Moreover, the enormous change in healthcare systems brought about by digitization [56] implies the emergence of new influencing factors from the interaction of health professionals with technology. However, new trends are continuously being monitored by the COPSOQ international network and, are thus being incorporated into the further development of the COPSOQ [29].

Strengths & limitations

Besides a structured and carefully implemented translation process, one strength of the study is the large sample size across all health professions, settings and language regions, which allows a generalization of the findings. This study delivers important information for further research enabling multilingual research in measuring stressors and consequences of stress at work among health professionals in Switzerland. It provides an extensive amount of information on scales, which is expected to be helpful in future research aimed at advancing scale development and choosing appropriate scales. For the first time, language versions of the COPSOQ were comprehensively statistically analysed for their consistent measurement of the underlying construct.

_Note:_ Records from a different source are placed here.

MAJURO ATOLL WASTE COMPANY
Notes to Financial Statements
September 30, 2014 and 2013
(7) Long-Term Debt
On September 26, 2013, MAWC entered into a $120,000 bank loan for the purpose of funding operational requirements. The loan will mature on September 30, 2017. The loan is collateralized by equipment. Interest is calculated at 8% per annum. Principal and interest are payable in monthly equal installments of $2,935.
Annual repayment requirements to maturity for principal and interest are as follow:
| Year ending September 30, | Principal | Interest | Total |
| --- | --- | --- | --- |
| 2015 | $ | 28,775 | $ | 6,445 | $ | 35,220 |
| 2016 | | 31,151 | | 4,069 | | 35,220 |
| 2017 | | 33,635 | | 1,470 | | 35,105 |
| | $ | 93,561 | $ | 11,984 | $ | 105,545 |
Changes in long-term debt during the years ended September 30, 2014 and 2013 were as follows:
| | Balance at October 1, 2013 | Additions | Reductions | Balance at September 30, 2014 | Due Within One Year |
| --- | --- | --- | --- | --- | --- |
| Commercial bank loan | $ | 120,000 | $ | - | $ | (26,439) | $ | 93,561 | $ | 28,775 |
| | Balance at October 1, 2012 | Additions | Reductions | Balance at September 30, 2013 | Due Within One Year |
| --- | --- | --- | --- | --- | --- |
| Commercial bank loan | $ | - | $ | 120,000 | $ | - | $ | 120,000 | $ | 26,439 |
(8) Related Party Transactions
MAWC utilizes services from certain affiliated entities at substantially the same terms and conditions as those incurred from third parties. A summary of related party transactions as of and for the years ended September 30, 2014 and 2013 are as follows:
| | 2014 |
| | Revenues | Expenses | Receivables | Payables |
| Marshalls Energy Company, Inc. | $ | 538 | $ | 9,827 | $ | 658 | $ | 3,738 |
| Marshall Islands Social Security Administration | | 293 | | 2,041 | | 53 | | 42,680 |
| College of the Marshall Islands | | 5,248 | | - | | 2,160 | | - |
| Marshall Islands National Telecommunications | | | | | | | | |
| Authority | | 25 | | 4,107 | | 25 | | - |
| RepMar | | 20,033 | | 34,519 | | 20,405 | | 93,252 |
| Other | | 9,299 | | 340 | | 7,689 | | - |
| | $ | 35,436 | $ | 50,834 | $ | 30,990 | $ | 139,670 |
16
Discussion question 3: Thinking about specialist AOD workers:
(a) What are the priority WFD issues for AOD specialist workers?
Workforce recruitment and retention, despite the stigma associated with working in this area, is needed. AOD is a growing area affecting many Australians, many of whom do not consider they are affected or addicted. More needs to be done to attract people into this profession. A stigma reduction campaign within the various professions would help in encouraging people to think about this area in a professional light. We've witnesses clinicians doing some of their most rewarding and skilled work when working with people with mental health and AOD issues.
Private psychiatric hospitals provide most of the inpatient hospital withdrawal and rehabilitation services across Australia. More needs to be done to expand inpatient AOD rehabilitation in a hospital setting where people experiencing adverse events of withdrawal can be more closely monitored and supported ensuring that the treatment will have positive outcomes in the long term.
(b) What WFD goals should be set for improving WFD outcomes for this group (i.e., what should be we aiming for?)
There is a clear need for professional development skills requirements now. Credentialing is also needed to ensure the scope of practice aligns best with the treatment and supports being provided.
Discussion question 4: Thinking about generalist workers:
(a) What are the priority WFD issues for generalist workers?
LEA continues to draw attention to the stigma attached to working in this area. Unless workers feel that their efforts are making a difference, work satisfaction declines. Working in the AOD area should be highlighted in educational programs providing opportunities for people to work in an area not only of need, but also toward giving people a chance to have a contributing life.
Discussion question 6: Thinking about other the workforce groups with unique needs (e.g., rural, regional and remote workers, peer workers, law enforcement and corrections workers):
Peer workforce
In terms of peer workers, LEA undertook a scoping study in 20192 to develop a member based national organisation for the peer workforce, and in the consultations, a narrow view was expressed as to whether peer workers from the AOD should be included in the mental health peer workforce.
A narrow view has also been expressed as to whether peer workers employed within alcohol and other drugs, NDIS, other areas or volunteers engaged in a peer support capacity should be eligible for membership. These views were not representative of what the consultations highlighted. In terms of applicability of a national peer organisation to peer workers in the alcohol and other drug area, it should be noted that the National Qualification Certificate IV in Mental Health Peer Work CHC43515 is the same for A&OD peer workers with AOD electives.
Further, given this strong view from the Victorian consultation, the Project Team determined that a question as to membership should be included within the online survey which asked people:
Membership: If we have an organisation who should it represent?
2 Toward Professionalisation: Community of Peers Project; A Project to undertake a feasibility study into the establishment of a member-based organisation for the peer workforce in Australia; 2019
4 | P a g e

Although the strengths are promising, they must be considered in the context of the limitations, since two-thirds of the scales differ significantly regarding the measured psychological construct in the language versions. In addition, the results presented in this study are limited to the healthcare sector. Therefore, further psychometric testing of the new multilingual COPSOQ Versions in Italian and French should be carried out in other work sectors to further confirm our results. Hence, interpretation of the results across language regions must be made in the context of these differences. The findings could have originated in the bottom or ceiling effects that were identified, which indicate limited discrimination properties of some scales. Moreover, the study included data sets from two measurement periods, which may have led to duplicates, and, in turn, to cases of duplicates remaining undetected due to possible misstatements. Future research should allow to assign two measurement points to one individual, which would enable to conduct an analysis of test-retest reliability. This analysis has been found to be more appropriate for the analysis of the reliability of psychosocial work environment scales [57]. Finally, several scales were measured with single-items or two items; it is thus possible that the construct to be measured was not sufficiently covered by these items.

Conclusions

This article presents the psychometric properties of a trilingual questionnaire that measures stressors and consequences of stress at work among health professionals. The COPSOQ is known as a generic instrument across branches. An adaptation to working conditions in the healthcare sector could optimize the psychometric properties of the instrument. Hence, future investigation to optimize internal and construct validity of some scales and dimensions is needed to improve the questionnaire. The identified variances across language versions imply re-evaluating the questionnaire to determine whether it is biased by cultural factors, which should be identified in advance.